Alors que la France va passer en phase 2 du déconfinement et que les Français retrouvent leur liberté, de nombreux scientifiques s'inquiètent sur le risque d'un retour de l'épidémie de coronavirus. Interrogée sur ce sujet lors du Grand Rendez-vous sur Europe 1, Ségolène Royal a affirmé qu'il ne fallait pas que le gouvernement décrète un nouveau confinement. "Ce n’est impérativement pas la solution". Selon l'ancienne ministre de l'Environnement, "la situation économique ne s’en remettrait pas".

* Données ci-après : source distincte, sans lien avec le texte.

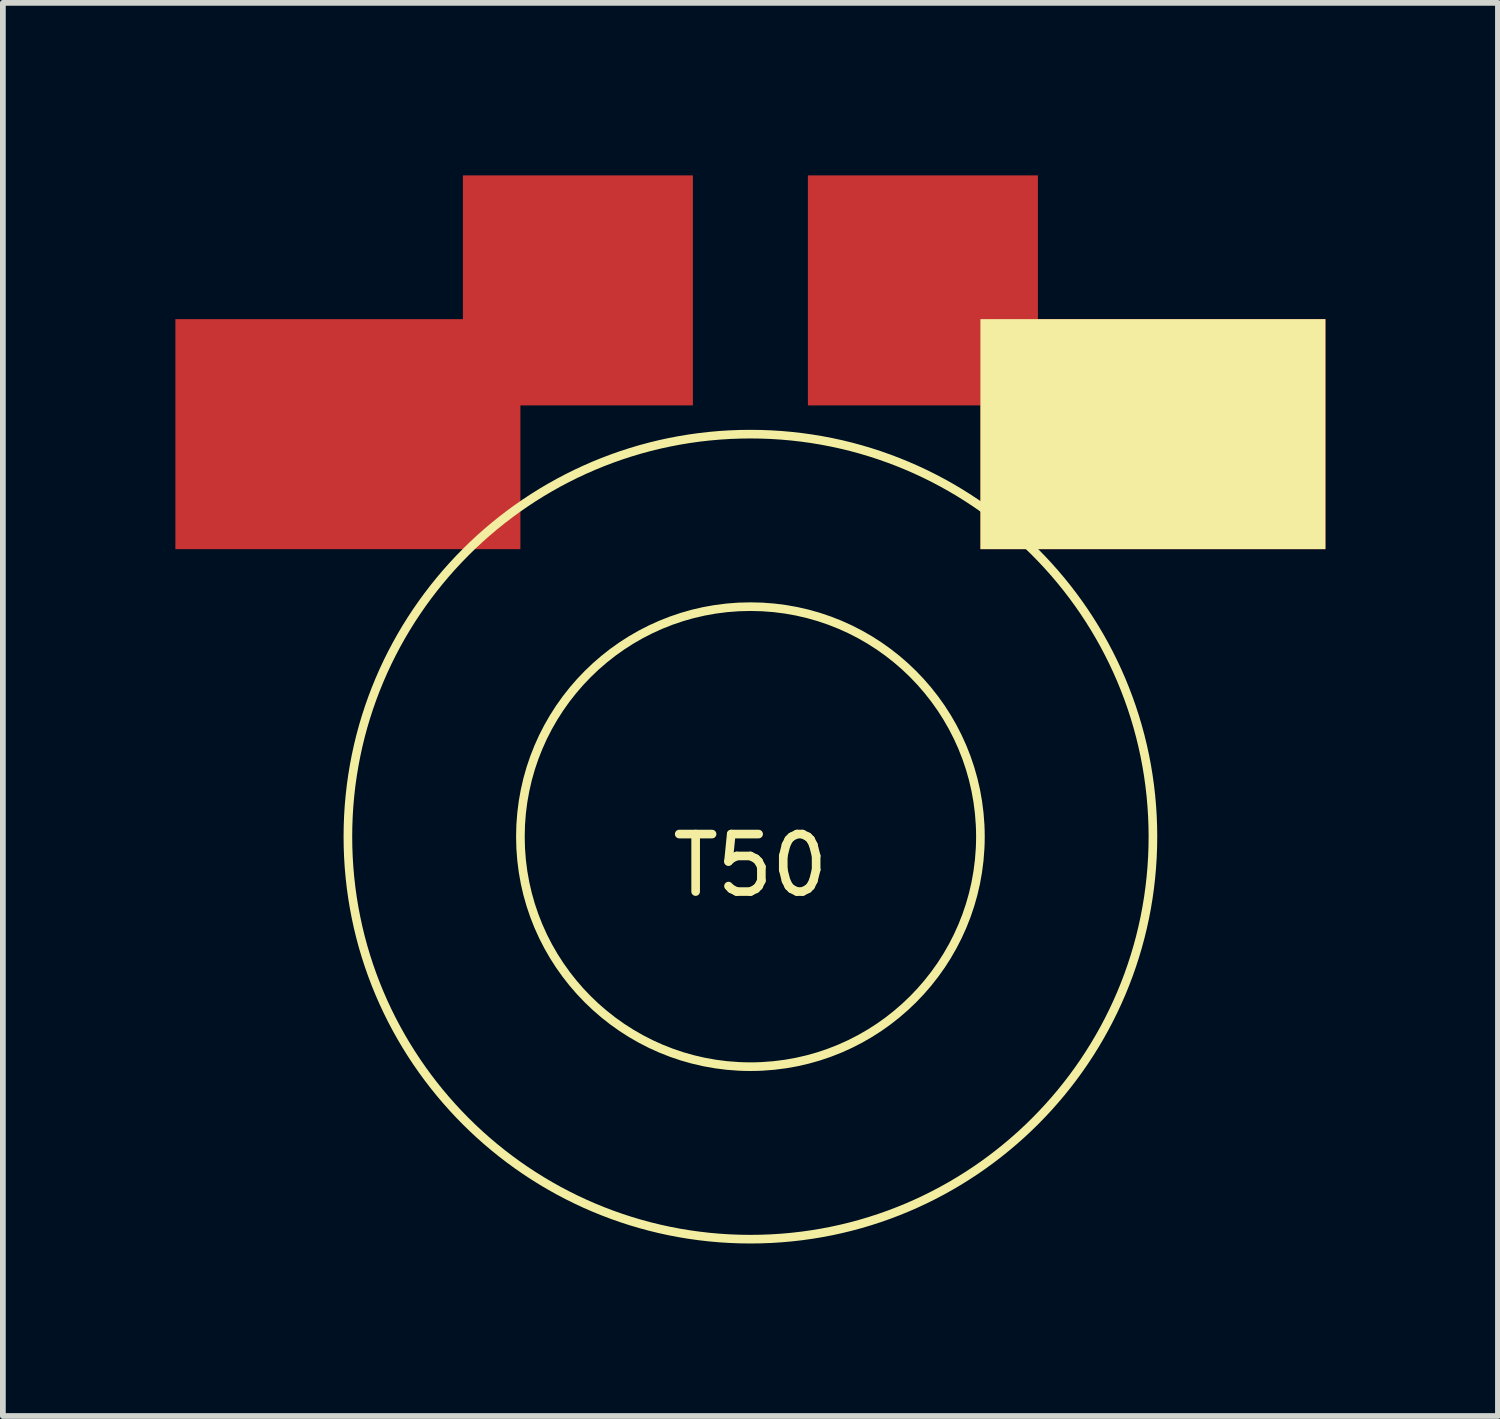
<source format=kicad_pcb>
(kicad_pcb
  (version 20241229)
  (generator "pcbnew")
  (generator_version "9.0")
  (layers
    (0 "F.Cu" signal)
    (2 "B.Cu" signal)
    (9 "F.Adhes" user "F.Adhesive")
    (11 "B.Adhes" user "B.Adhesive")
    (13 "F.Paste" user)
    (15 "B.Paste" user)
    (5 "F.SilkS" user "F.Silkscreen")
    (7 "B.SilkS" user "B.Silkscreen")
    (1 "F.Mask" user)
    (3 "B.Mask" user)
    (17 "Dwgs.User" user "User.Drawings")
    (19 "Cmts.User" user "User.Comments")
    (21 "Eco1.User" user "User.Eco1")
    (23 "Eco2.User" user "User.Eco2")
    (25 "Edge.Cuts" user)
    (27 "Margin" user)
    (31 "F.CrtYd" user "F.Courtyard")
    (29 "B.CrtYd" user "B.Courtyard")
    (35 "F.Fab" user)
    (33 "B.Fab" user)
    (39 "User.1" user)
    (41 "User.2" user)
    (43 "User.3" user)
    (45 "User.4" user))
  (footprint "T50"
    (layer "F.Cu")
    (at 10 11.5)
    (property "Reference" "T50" (at 0 0.5 0) (layer "F.SilkS") (effects (font (size 1 1) (thickness 0.15))))
    (attr through_hole)
    (fp_circle (center 0 0) (end 4 0) (stroke (width 0.15) (type solid)) (fill no) (layer "F.SilkS"))
    (fp_circle (center 0 0) (end 7 0) (stroke (width 0.15) (type solid)) (fill no) (layer "F.SilkS"))
    (pad "1" smd rect (at -7 -7) (size 6 4) (layers "F.Cu" "F.Mask" "F.Paste"))
    (pad "1" smd rect (at -3 -9.5) (size 4 4) (layers "F.Cu" "F.Mask" "F.Paste"))
    (pad "2" smd rect (at 3 -9.5) (size 4 4) (layers "F.Cu" "F.Mask" "F.Paste"))
    (pad "2" smd rect (at 7 -7) (size 6 4) (layers "F.Cu" "F.Mask" "F.SilkS" "F.Paste")))
  (gr_rect
    (start -3 -3)
    (end 23 21.575)
    (stroke (width 0.1) (type default))
    (fill no)
    (layer "Edge.Cuts")))
</source>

"Il ne faut pas oublier les chantiers devant nous"

Ségolène Royal appelle donc à anticiper en "tirant les leçons de ce qui vient de se passer", en n'oubliant pas "les failles, les erreurs, le manque d’anticipation et le manque d’équipements" pour que si une épidémie devait à nouveau survenir, "nous soyons prêts".

"Si nous avions été prêts, il n’y aurait pas eu de confinement" en mars

L'ancienne ambassadrice pour les pôles le reconnaît : la France n'est pas en état de faire face à une seconde vague sans reconfinement. "Donc il ne faut pas oublier les chantiers devant nous", dit Ségolène Royal, citant notamment l'augmentation du nombre de lits dans les hôpitaux, la capacité de protection du personnel soignant et de la population, et les systèmes de dépistage. "Pour que dès qu’un nouveau virus surgisse, nous soyons prêts", justifie-t-elle à nouveau.

"Et si nous avions été prêts, il n’y aurait pas eu de confinement" en mars, glisse Ségolène Royal. "Il n'y aurait pas eu tous ces dégâts psychologiques, humains et économiques, conclut-elle.